§ Exercises to complete
• a. Answer these about the Christmas Island casino report:
(i) What is the cost of the casino resort?
(ii) On what date will the resort be officially opened?
(iii) On average, how many customers a night are already playing at its tables?
• b. Reproduce word for word everything in the Christmas Island casino report from "BY LINDSAY MURDOCH: Singapore, Wednesday" down to "Perth, is unprecedented.".
• c. Write the next part of the Christmas Island casino report, picking up right after its final sentence.

Text for analysis START

BY LINDSAY MURDOCH: Singapore, Wednesday – A close business associate of the youngest son of Indonesia’s President, Mr Suharto, is preparing to open a A$62 million luxury casino resort on the remote Australian territory of Christmas Island where Asian gamblers will be able to come and go without visas.
Canberra’s decision to give visa exemptions to invited guests of the casino built on the island, 2400 kilometres north-west of Perth, is unprecedented.
It is aimed at encouraging big-spending punters from Indonesia, where most forms of gambling are prohibited and Mr Suharto is coming under increasing pressure from Islamic groups to close a state-run lottery.
Next month an Australian property developer, Mr Frank Woodmore, will celebrate with his Indonesian partners the realisation of a 10-year dream to cash in on South-East Asia’s gamblers.
Years behind schedule, the Christmas Island casino resort will be officially opened on 18 December, although an average 50 customers a night are already playing at its tables.

Text for analysis END
Dataset entries START

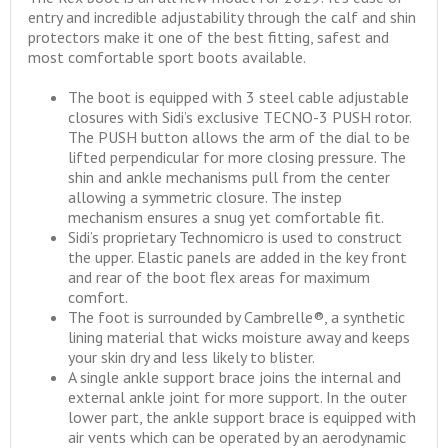
entry and incredible adjustability through the calf and shin
protectors make it one of the best fitting, safest and
most comfortable sport boots available.
The boot is equipped with 3 steel cable adjustable
closures with Sidi’s exclusive TECNO-3 PUSH rotor.
The PUSH button allows the arm of the dial to be
lifted perpendicular for more closing pressure. The
shin and ankle mechanisms pull from the center
allowing a symmetric closure. The instep
mechanism ensures a snug yet comfortable fit.
Sidi’s proprietary Technomicro is used to construct
the upper. Elastic panels are added in the key front
and rear of the boot flex areas for maximum
comfort.
The foot is surrounded by Cambrelle®, a synthetic
lining material that wicks moisture away and keeps
your skin dry and less likely to blister.
A single ankle support brace joins the internal and
external ankle joint for more support. In the outer
lower part, the ankle support brace is equipped with
air vents which can be operated by an aerodynamic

Dataset entries END

§ Answers given
• a.
(i) A$62 million
(ii) 18 December
(iii) 50

• b.
BY LINDSAY MURDOCH: Singapore, Wednesday – A close business associate of the youngest son of Indonesia’s President, Mr Suharto, is preparing to open a A$62 million luxury casino resort on the remote Australian territory of Christmas Island where Asian gamblers will be able to come and go without visas.
Canberra’s decision to give visa exemptions to invited guests of the casino built on the island, 2400 kilometres north-west of Perth, is unprecedented.

• c.
“We are in soft-opening phase … you can still smell the paint,” Mr Woodmore said by telephone from the resort on a cliff overlooking a man-made beach and lagoon.
Mr Woodmore is coy about discussing his partners in the $62 million project to inject new life into the island six years after the Federal Government closed its phosphate mine, the only significant industry.
He refers vaguely to “sensitivities” in Indonesia, only 400 kilometres to the north, whose 180 million people are predominantly Muslim. Gambling by Muslim Indonesians is a highly charged issue. In recent weeks thousands of people have protested across the country against the lottery.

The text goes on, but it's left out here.